I'd like every entry returned exactly as it is, with the images left out.

══ The input

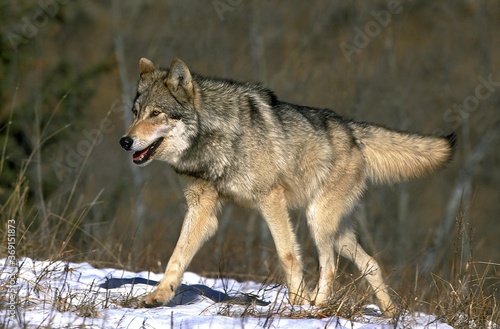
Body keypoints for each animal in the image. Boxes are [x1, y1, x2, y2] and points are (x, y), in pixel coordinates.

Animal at [119, 57, 456, 316]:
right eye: (135, 113)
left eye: (156, 114)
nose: (125, 141)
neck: (216, 138)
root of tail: (352, 130)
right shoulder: (202, 209)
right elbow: (177, 256)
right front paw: (158, 297)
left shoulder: (271, 199)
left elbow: (288, 255)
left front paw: (297, 303)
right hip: (338, 232)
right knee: (371, 263)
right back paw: (390, 314)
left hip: (318, 221)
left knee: (329, 266)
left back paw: (316, 306)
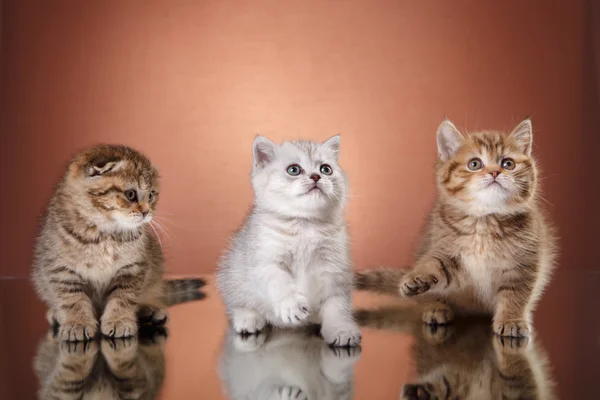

════

_Exercise answer_:
Body keypoints for each animal in the image. Boxes are [x1, y1, x2, y2] and points are (x, y), in pixel coordinates.

Animal at [119, 57, 456, 316]:
right eye: (135, 113)
left eye: (156, 114)
nose: (125, 141)
neck: (216, 138)
root of tail: (352, 130)
right shoulder: (202, 209)
right elbow: (177, 256)
right front paw: (158, 297)
left shoulder: (271, 199)
left elbow: (288, 255)
left front paw: (297, 303)
right hip: (338, 232)
right knee: (371, 263)
right back paw: (390, 314)
left hip: (318, 221)
left knee: (329, 266)
left back paw: (316, 306)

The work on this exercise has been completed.